Le 24/07/2025 à 10h56
Le 24/07/2025 à 11h05
Le 24/07/2025 à 11h35
Ici, l'info importante à mon sens est de connaître la proportion dans ce domaine : si l'inférence coûtait 50% de l'entraînement pour un appel, là clairement c'était catastrophique. Ici on est sur des ordres de grandeur d'un usage Web moyen, ce qui permet de mieux mesurer l'impact de celui des outils basés sur l'IA générative.
(enfin, en tous cas, celui de Mistral)
Le 24/07/2025 à 17h01
À peu près toutes les machines industrielles et les moyens de transport. Ce que tu dis n'est à peu près valable que pour de l'électronique grand public (je pense que ça l'est typiquement moins pour les datacenters, il y a peu d'écrans - l'élément le plus impactant d'un terminal - et ça fonctionne en permanence).
Le 23/07/2025 à 19h43
Heureusement qu'on pisse sous la douche, qu'on prend plus l'avion et qu'on a arrêté la viande hein, cette énergie est bien mieux utilisée à entraîner des générateurs d'hallucinations biaisées et bullshitesque
Le 24/07/2025 à 08h08
Le 24/07/2025 à 08h56
Le 27/07/2025 à 07h52
Ceci dit sur ta question, il y a des réflexions pour redéfinir le capital d'une entreprise pour y intégrer son capital social et son capital environnemental, et qu'elle puisse faire faillite si elle a épuisé une des composantes de son capital. De là à ce que ce soit intégré dans la législation d'un pays, on y est pas, mais on peut imaginer un modèle d'entreprise qui n'est pas exclusivement piloté par l'aspect financier.
Le 27/07/2025 à 09h51
La RSE est une obligation pour les entreprises multinationales en France, issue de la transposition d'une directive européenne. Les autres peuvent le faire sur une démarche de volontariat (la RSE, c'est quand même un coût à supporter, comme tous les avantages sociaux. Qui dit coût, dit nécessité d'être rentable et donc de faire du profit).
Un modèle d'entreprise (au sens entrepreneuriat, envie d'entreprendre) qui ne soit pas piloté par l'aspect profit, ça existe aussi : c'est une association loi 1901. Ce modèle permet déjà de faire énormément d'action, d'avoir une existence et une structure juridique tout en écartant la notion de profil (but non lucratif).
Une entreprise est par définition un modèle reposant sur la finance. Si une entreprise ne fait pas de profit : elle meurt. C'est pas plus compliqué.

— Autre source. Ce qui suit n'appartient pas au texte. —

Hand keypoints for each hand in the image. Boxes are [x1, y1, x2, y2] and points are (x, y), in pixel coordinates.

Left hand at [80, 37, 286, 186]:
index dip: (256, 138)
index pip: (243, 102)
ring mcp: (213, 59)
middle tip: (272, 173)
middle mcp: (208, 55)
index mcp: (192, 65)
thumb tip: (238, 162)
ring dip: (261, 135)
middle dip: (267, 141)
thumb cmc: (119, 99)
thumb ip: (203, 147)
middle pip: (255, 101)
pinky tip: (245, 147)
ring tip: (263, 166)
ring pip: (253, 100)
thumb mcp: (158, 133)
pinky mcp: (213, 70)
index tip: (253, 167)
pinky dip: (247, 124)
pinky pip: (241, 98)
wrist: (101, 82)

L'idée de vouloir qu'une entreprise puisse faire faillite à cause d'un capital social ou environnemental me paraît irréaliste : une entreprise qui fonctionnerait sur le plan économique, avec des salariés qui sont payés par elle pourrait donc fermer à cause de crédits sociaux ou environnementaux ? Et donc supprimer de l'emploi (et donc avoir un impact social négatif) ? N'a-t-on pas déjà assez d'instabilité économique dans le monde de l'entreprise pour devoir rajouter un moyen d'en fermer ?
Cette vision me semble très déconnectée de la réalité du terrain.
Le 27/07/2025 à 12h20
Le 27/07/2025 à 12h51
En recherchant rapidement cette notion, je vois en synthèse qu'elle n'indique pas de notion de "faillite", mais plutôt une notion de valorisation monétaire des impacts sociaux et environnementaux. Ça me semble très différent et plus de la RSE améliorée.
Ce genre de notion fait souvent partie du socle RFP dans les grandes entreprises, de mon expérience.